I think another interesting question is: how many HALF-sensible chess games are there. That is, how many games in which one player is not making any obvious blunders. This is something that I considered when I was building a basic arsenal of opening moves.
The following is reposted from my post on chess.stackexchange.
Introduction
Analytic procedures for estimating the number of possible games of chess typically reason that on each ply, a player has some limited number of sensible options, O, and the average game of chess lasts about p plys. Thus, there are about O^p games of chess. Choosing O=3 and p=80, you get something like 1.5x10^38. This is the strategy taken by Shannon and others.
However, such procedures are likely to mis-estimate the true number of sensible games. Chess games are frequently characterized by long sequences of forcing moves, where there is only one option worth considering. Further, the estimated number of options for each ply seems pulled out of thin air. Thus, the true number of decision points is different than assumed.
What is a better estimate?
TL;DR
Forced plies are relatively rare, and when given an option, a player tends to have more options than supposed by the example calculation.

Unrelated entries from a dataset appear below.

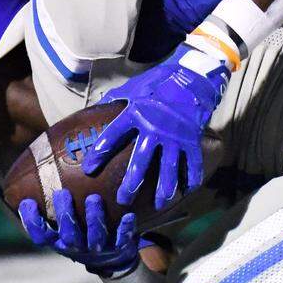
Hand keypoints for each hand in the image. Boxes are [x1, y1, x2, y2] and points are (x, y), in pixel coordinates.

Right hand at [19, 190, 141, 275]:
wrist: (112, 258)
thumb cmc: (82, 231)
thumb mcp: (65, 223)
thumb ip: (54, 204)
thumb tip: (38, 166)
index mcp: (60, 242)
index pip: (41, 236)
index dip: (33, 222)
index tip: (28, 202)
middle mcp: (77, 247)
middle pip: (68, 235)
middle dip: (65, 214)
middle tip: (62, 193)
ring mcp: (98, 249)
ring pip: (95, 236)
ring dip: (94, 218)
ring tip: (94, 198)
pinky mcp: (119, 247)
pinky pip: (123, 238)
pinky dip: (125, 228)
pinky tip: (129, 215)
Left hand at [81, 44, 230, 208]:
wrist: (193, 78)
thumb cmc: (160, 82)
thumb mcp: (135, 87)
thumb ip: (116, 98)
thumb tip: (96, 107)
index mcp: (136, 113)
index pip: (112, 136)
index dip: (100, 153)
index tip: (89, 169)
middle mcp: (155, 127)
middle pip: (141, 161)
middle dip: (131, 183)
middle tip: (123, 199)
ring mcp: (176, 136)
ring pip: (169, 169)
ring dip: (164, 189)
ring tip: (159, 204)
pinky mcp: (193, 140)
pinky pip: (193, 164)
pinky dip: (191, 179)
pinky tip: (186, 192)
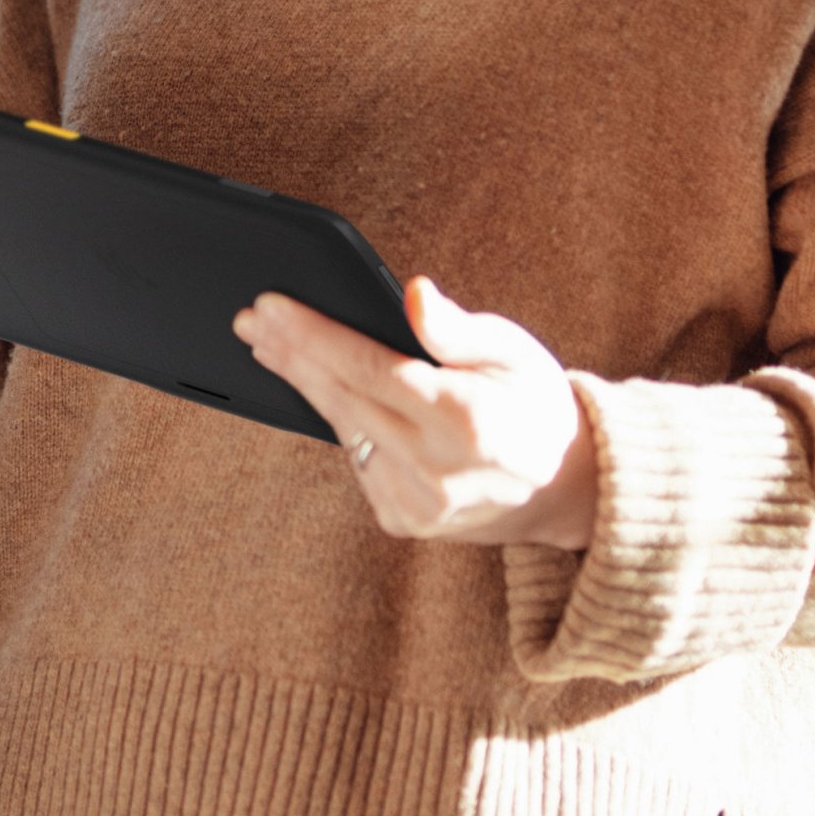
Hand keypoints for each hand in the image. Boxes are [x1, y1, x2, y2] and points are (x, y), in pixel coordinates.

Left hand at [235, 277, 596, 548]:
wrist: (564, 487)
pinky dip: (340, 423)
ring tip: (270, 347)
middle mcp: (436, 468)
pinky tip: (319, 390)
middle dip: (290, 355)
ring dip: (304, 386)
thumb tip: (412, 295)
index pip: (368, 368)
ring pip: (343, 430)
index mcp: (466, 419)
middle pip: (342, 399)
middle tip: (250, 322)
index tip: (271, 307)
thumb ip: (457, 328)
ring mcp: (416, 502)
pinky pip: (356, 460)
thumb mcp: (513, 351)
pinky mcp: (403, 520)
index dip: (312, 335)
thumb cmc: (535, 405)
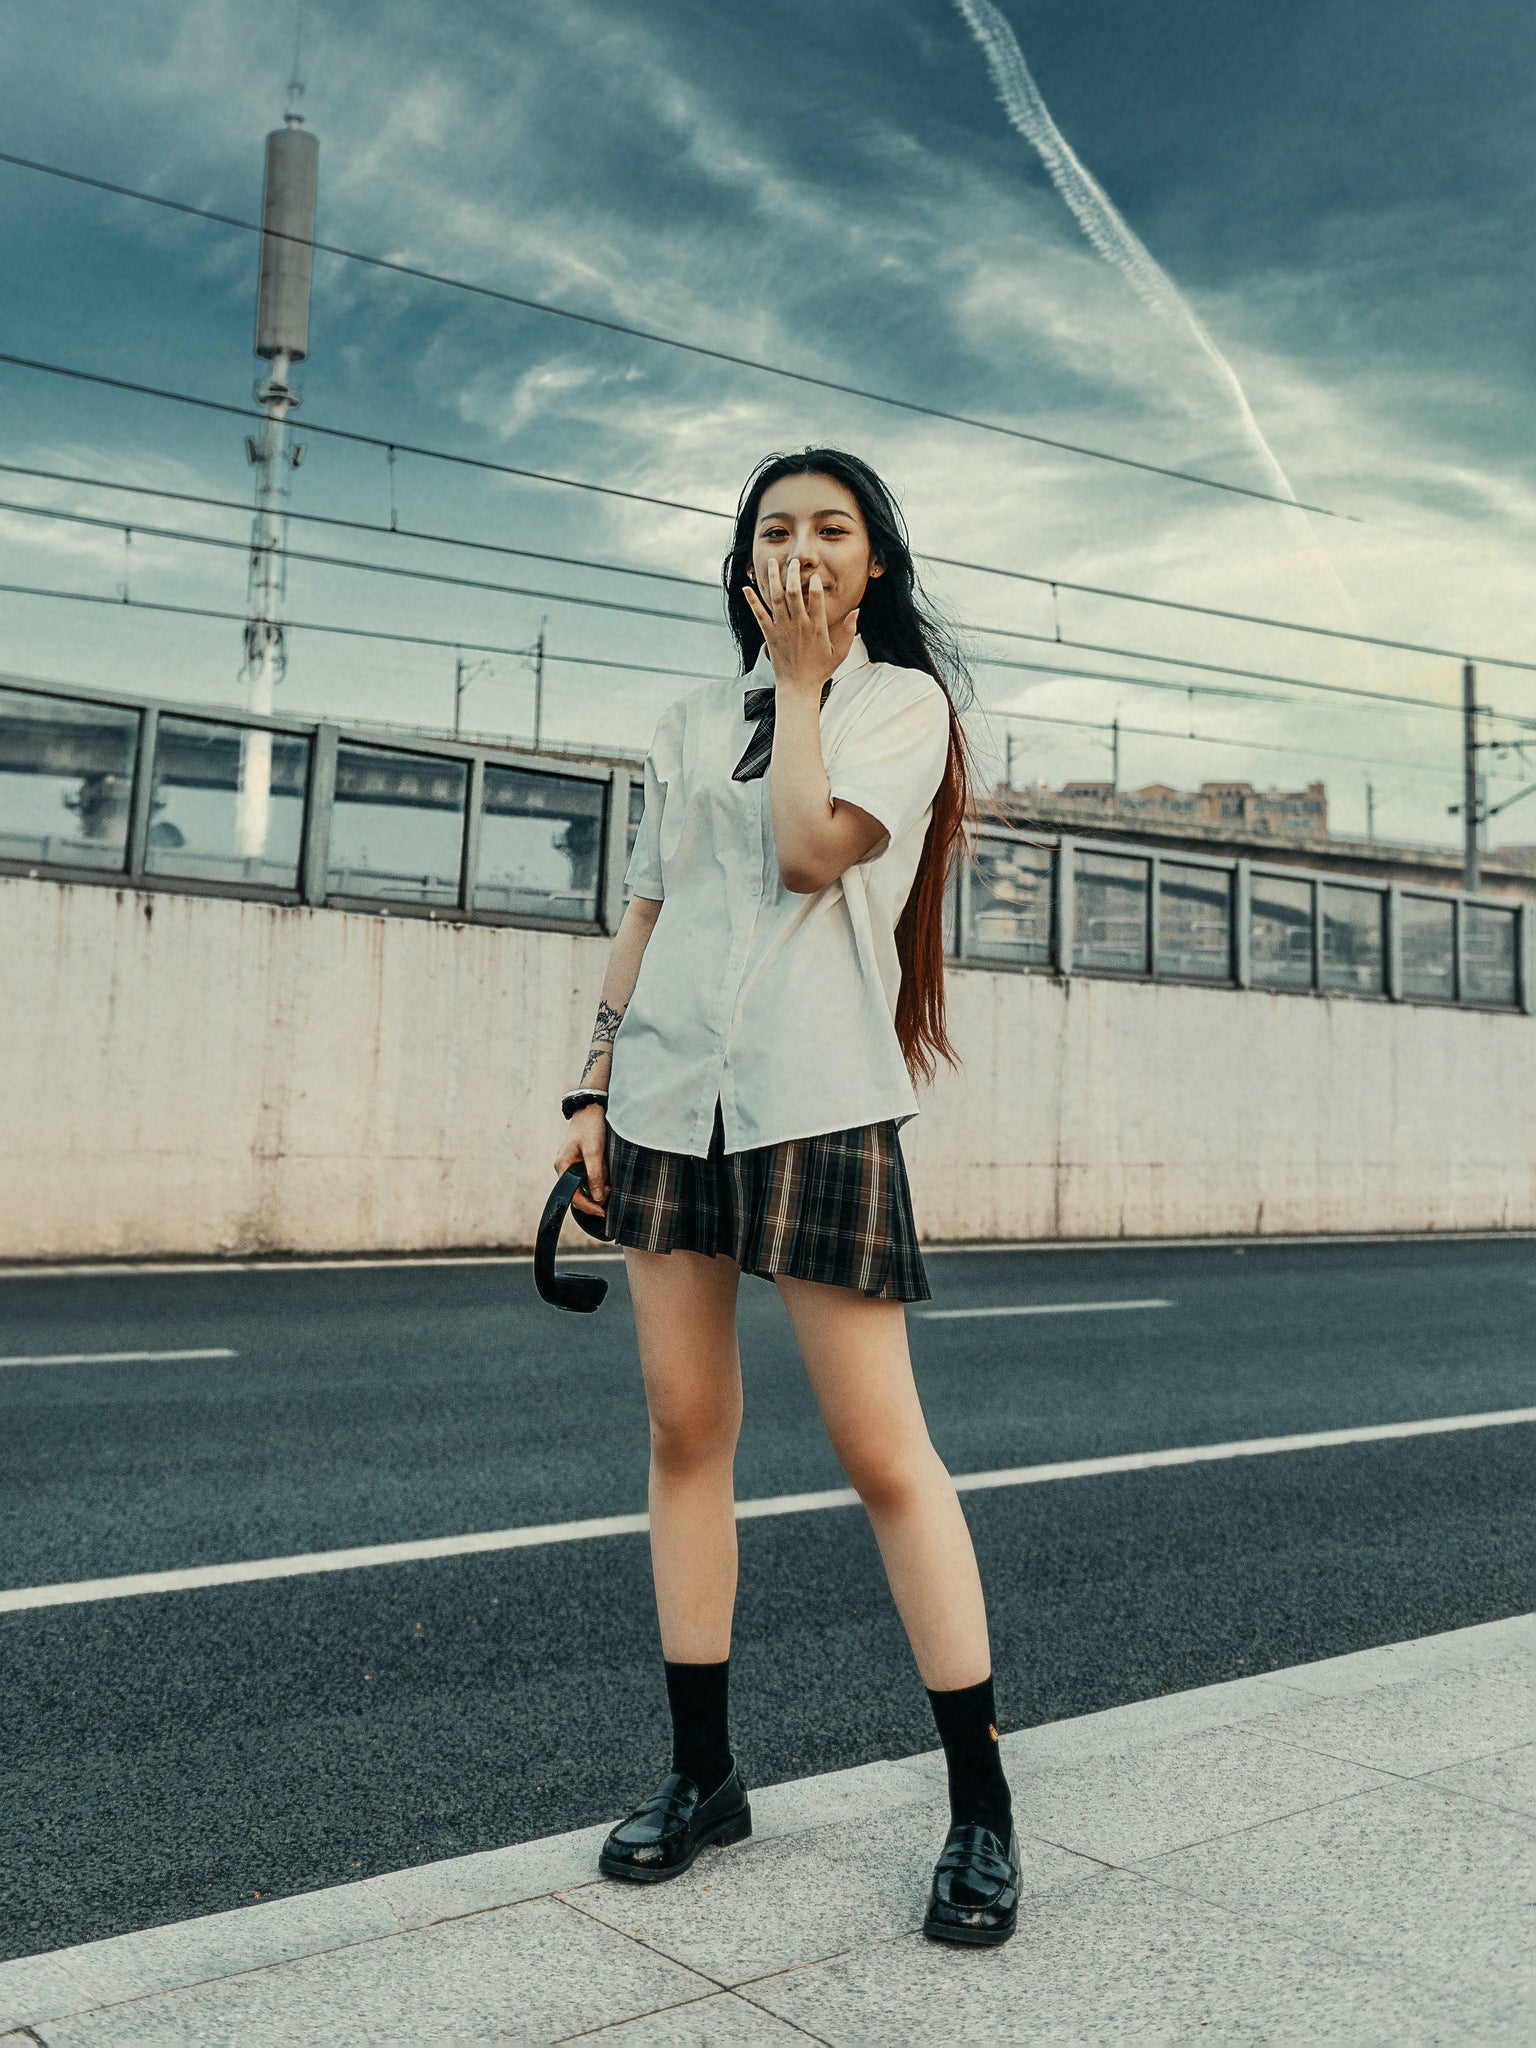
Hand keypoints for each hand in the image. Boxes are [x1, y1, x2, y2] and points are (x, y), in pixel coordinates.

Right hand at [553, 1102, 607, 1217]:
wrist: (591, 1107)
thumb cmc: (590, 1127)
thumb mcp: (594, 1151)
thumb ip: (595, 1175)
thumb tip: (597, 1198)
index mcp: (562, 1167)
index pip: (573, 1196)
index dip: (588, 1206)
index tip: (603, 1212)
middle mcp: (565, 1168)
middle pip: (579, 1193)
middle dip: (596, 1195)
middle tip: (611, 1191)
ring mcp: (573, 1164)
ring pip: (587, 1184)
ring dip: (599, 1185)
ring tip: (610, 1177)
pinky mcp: (582, 1161)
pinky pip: (591, 1175)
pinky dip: (600, 1176)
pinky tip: (607, 1169)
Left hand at [742, 557, 856, 697]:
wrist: (798, 687)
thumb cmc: (820, 670)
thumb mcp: (840, 652)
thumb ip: (848, 630)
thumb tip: (857, 610)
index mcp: (817, 627)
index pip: (816, 598)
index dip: (815, 583)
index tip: (814, 574)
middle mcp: (799, 625)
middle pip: (794, 593)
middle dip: (793, 574)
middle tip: (794, 562)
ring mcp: (783, 630)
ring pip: (776, 599)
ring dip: (774, 579)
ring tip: (773, 562)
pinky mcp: (770, 636)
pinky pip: (760, 615)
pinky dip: (752, 601)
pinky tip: (746, 588)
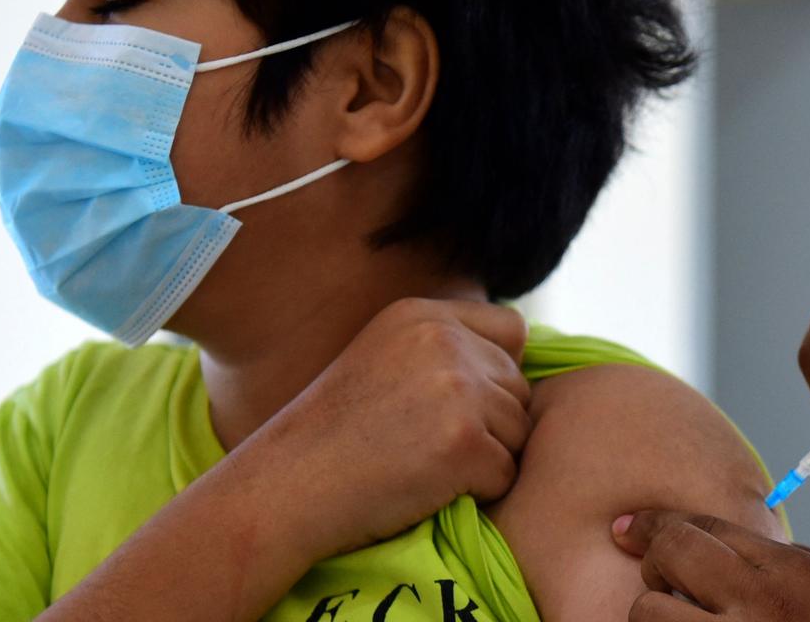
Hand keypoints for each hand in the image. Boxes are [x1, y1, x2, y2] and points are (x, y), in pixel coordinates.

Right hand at [263, 297, 531, 560]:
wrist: (288, 486)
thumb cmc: (332, 436)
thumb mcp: (382, 358)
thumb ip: (442, 347)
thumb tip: (521, 360)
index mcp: (422, 315)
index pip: (512, 330)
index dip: (498, 373)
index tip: (459, 405)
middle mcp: (443, 341)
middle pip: (519, 387)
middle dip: (493, 423)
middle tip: (431, 446)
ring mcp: (456, 389)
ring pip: (519, 432)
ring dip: (487, 459)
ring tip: (426, 467)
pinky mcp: (464, 442)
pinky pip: (506, 474)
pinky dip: (478, 493)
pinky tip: (428, 490)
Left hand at [613, 511, 809, 621]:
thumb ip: (786, 568)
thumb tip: (733, 543)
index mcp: (793, 575)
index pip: (705, 527)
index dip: (656, 524)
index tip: (627, 529)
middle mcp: (761, 605)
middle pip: (671, 554)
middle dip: (656, 565)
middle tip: (663, 585)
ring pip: (649, 612)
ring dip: (656, 618)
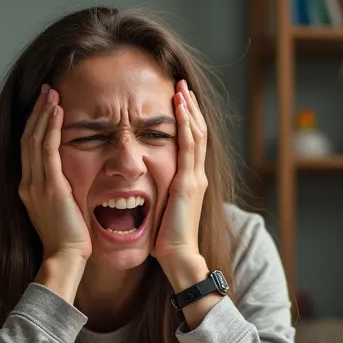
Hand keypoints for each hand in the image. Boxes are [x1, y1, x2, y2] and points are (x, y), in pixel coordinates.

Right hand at [18, 85, 91, 262]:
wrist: (65, 258)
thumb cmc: (68, 240)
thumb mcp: (59, 210)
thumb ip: (58, 193)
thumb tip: (68, 181)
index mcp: (28, 188)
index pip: (28, 147)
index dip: (35, 124)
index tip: (44, 105)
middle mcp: (27, 183)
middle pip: (27, 137)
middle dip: (37, 111)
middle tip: (47, 89)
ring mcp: (37, 185)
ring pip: (35, 139)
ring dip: (44, 114)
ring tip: (52, 92)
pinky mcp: (51, 187)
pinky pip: (48, 150)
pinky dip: (52, 128)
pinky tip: (59, 112)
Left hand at [153, 80, 207, 269]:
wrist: (178, 256)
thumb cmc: (167, 240)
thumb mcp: (164, 209)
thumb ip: (160, 194)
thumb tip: (143, 186)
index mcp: (191, 182)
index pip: (192, 143)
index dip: (187, 121)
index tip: (179, 101)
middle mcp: (197, 176)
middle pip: (198, 133)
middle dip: (190, 108)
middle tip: (182, 85)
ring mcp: (195, 178)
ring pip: (196, 134)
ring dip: (189, 110)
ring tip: (182, 89)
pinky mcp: (189, 183)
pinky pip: (189, 146)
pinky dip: (185, 124)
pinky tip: (180, 108)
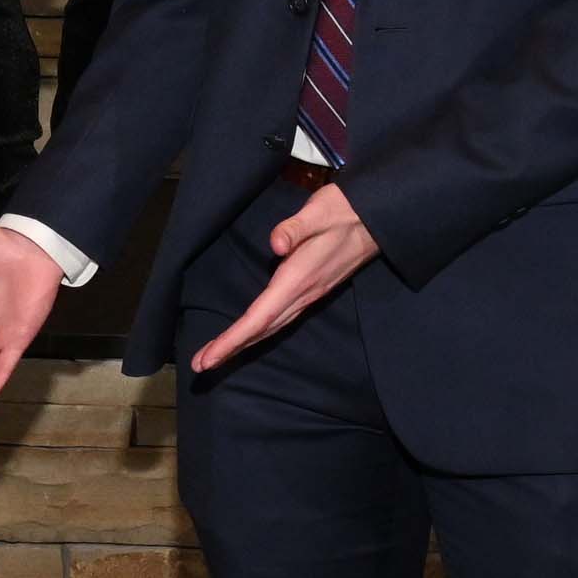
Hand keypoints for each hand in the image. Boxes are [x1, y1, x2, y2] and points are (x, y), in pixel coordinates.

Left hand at [189, 179, 382, 373]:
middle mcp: (303, 294)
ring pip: (271, 327)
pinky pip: (280, 319)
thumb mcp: (318, 212)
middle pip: (262, 330)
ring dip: (242, 343)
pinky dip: (259, 332)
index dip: (233, 339)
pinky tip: (248, 335)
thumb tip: (276, 244)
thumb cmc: (342, 211)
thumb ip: (294, 228)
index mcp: (298, 279)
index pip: (259, 317)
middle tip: (201, 365)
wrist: (376, 218)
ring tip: (215, 356)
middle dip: (231, 349)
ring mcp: (308, 295)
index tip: (210, 357)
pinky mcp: (311, 290)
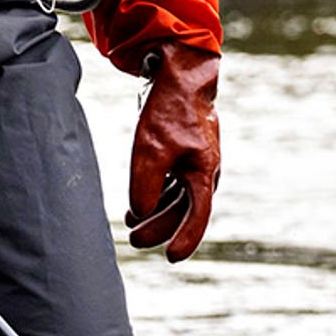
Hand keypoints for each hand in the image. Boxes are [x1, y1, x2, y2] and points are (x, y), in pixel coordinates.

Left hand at [128, 49, 220, 260]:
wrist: (178, 76)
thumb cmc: (168, 111)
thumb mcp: (149, 149)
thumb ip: (145, 186)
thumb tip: (140, 215)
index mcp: (204, 171)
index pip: (198, 215)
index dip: (185, 239)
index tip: (171, 258)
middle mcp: (204, 171)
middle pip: (184, 210)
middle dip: (160, 228)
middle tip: (134, 241)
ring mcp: (195, 162)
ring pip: (178, 199)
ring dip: (156, 214)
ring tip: (131, 227)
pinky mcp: (184, 153)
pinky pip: (173, 185)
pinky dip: (156, 198)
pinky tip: (137, 207)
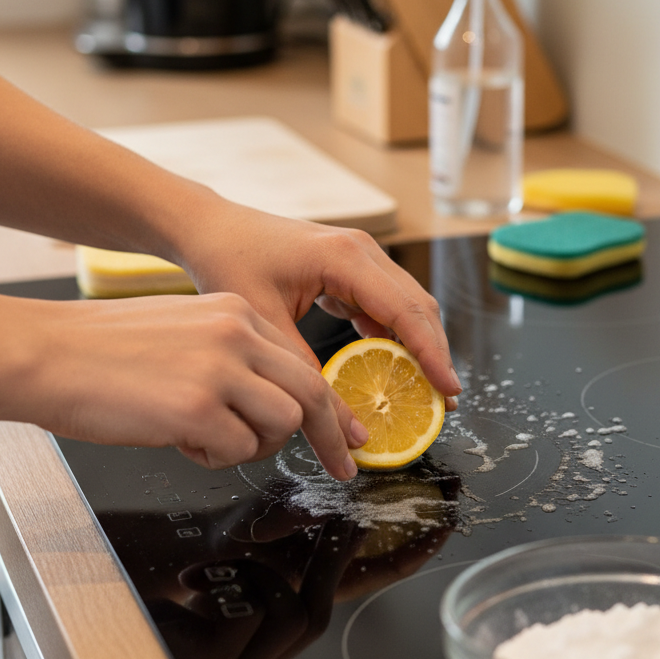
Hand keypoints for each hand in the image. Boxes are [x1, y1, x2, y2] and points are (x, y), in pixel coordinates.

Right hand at [15, 292, 368, 477]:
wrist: (43, 352)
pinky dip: (214, 458)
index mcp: (235, 311)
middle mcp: (236, 332)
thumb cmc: (101, 351)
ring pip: (284, 422)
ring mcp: (219, 368)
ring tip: (213, 440)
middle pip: (312, 392)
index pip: (303, 363)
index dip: (328, 405)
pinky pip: (237, 449)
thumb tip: (271, 402)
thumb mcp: (184, 331)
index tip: (346, 434)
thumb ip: (233, 358)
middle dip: (331, 435)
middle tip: (342, 465)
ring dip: (257, 444)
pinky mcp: (197, 405)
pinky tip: (179, 442)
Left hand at [169, 201, 461, 406]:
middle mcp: (362, 251)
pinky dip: (395, 339)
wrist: (211, 228)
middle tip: (444, 402)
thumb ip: (309, 376)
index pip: (406, 311)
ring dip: (419, 348)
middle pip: (418, 308)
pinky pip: (386, 307)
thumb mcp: (267, 326)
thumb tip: (347, 429)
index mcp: (346, 257)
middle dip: (435, 356)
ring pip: (408, 307)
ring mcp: (360, 258)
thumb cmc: (230, 263)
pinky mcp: (351, 270)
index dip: (432, 354)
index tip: (448, 390)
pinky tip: (394, 370)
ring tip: (427, 392)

Using the methodology below, I estimate that there are about 74 unforced plies in a game of chess and that a player has about 4.35 sensible options on each one. Thus, the number of sensible chess games is 4.35^74 = 2.37x10^47. Note that this is much larger than the analytic estimate in the question, roughly 1.5 billion times larger!
Methodology and data
The following procedure is based on the assumption that if a given ply is sensible, then we should observe it given a large enough sample of games. If it is not sensible, then it would never be made, and hence would never be observed.
First, I downloaded the Lichess Elite database. This is a database of non-Bullet games played on Lichess by players with ratings of +2200. Note that the actual selection criteria are a bit more complicated. The point is that these are fairly expert players, who presumably are unlikely to make silly errors. There are 3,818,709 games in the database, of which ~99.8% are unique. The average game is 84 plys long, and the median is 80.
4 million games is too many to feasibly process, so I randomly sampled 100,000 for further analysis.
From this data, I constructed a tree representing all observed games. At the root of the tree is a single node representing the start of the game. The children of this node represent all observed first plies. Each child in turn has its own children, representing all observed replies to the first ply, and so on and so forth. When a game is terminated, then the last ply made has a single child denoting the number of observed games that arrive at that game state. I also pruned the tree, so that if some node is associated with only a single continuing game, I cut it out so that it only is associated a single, terminating node.
Finally, I marked whether each ply was forcing or not. A ply was forcing if (i) there was only one observed reply, and (ii) more than one game reached that ply.
A few notes about the data:
Results
For plies with more than 10 associated games, the average number of observed replies is 3.95. Omitting non-forcing moves, this increases to 4.35 replies. These numbers did not vary by player color.
Of the nodes with more than 10 associated games, 11.67% of them are forcing. Captures and checks are more likely to be forcing: a capture was forcing 30.4% of the time vs 0.09% for non-capturing moves. Similarly, 38.6% of checks were forcing, vs 11.3% of non-checks. Neither White nor Black were more likely than the other to make a forcing move.
As shown in the following figure, the number of available options changes over the course of a game. In the opening, players are free to make any choice they wish. Indeed, of the 400 possible opening moves, most (288) of them were observed at least once, and 139 of them were observed at least 10 times. Later, players are gradually more restricted, until they have about 2.5 options per ply.
Breaking it down by captures and non-captures is illuminating. The following figure displays the proportion of plies that are forcing, broken down by whether or not they were a capture.
Similarly with checks and non-checks:
Conclusions
Forcing moves are relatively rare, and that players tend to have many sensible options for any given reply. Thus, there are more sensible games of chess than purely analytic methods would indicate.